» **Task instructions**: Within the records that follow, find every line containing the string "sign". Copy those lines.

» **Supplied entries**:

+++++

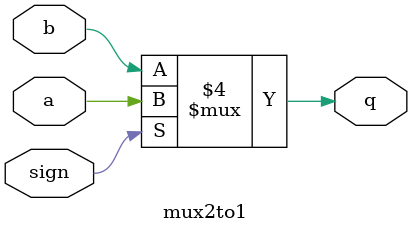
<source format=v>
`timescale 1ns / 1ps


module mux2to1(
    input a,
    input b,
    input sign,
    output reg q
    );
    always@(a,b,sign)
        if(sign==1'b1)
            q=a;
        else 
            q=b;
endmodule

</source>
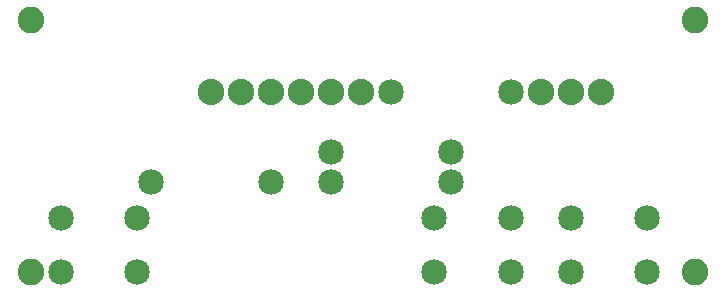
<source format=gbs>
G04 MADE WITH FRITZING*
G04 WWW.FRITZING.ORG*
G04 DOUBLE SIDED*
G04 HOLES PLATED*
G04 CONTOUR ON CENTER OF CONTOUR VECTOR*
%ASAXBY*%
%FSLAX23Y23*%
%MOIN*%
%OFA0B0*%
%SFA1.0B1.0*%
%ADD10C,0.088740*%
%ADD11C,0.085000*%
%ADD12C,0.088000*%
%LNMASK0*%
G90*
G70*
G54D10*
X75Y908D03*
X2289Y69D03*
X75Y69D03*
X2289Y908D03*
G54D11*
X1275Y669D03*
X1675Y669D03*
G54D12*
X1975Y669D03*
X1875Y669D03*
X1775Y669D03*
X1175Y669D03*
X1075Y669D03*
X975Y669D03*
X875Y669D03*
X775Y669D03*
X675Y669D03*
G54D11*
X431Y69D03*
X175Y69D03*
X431Y247D03*
X175Y247D03*
X1675Y69D03*
X1419Y69D03*
X1675Y247D03*
X1419Y247D03*
X2131Y69D03*
X1875Y69D03*
X2131Y247D03*
X1875Y247D03*
X475Y369D03*
X875Y369D03*
X1075Y369D03*
X1475Y369D03*
X1075Y469D03*
X1475Y469D03*
G04 End of Mask0*
M02*
</source>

+++++

» **Solution to this problem**:
    input sign,
    always@(a,b,sign)
        if(sign==1'b1)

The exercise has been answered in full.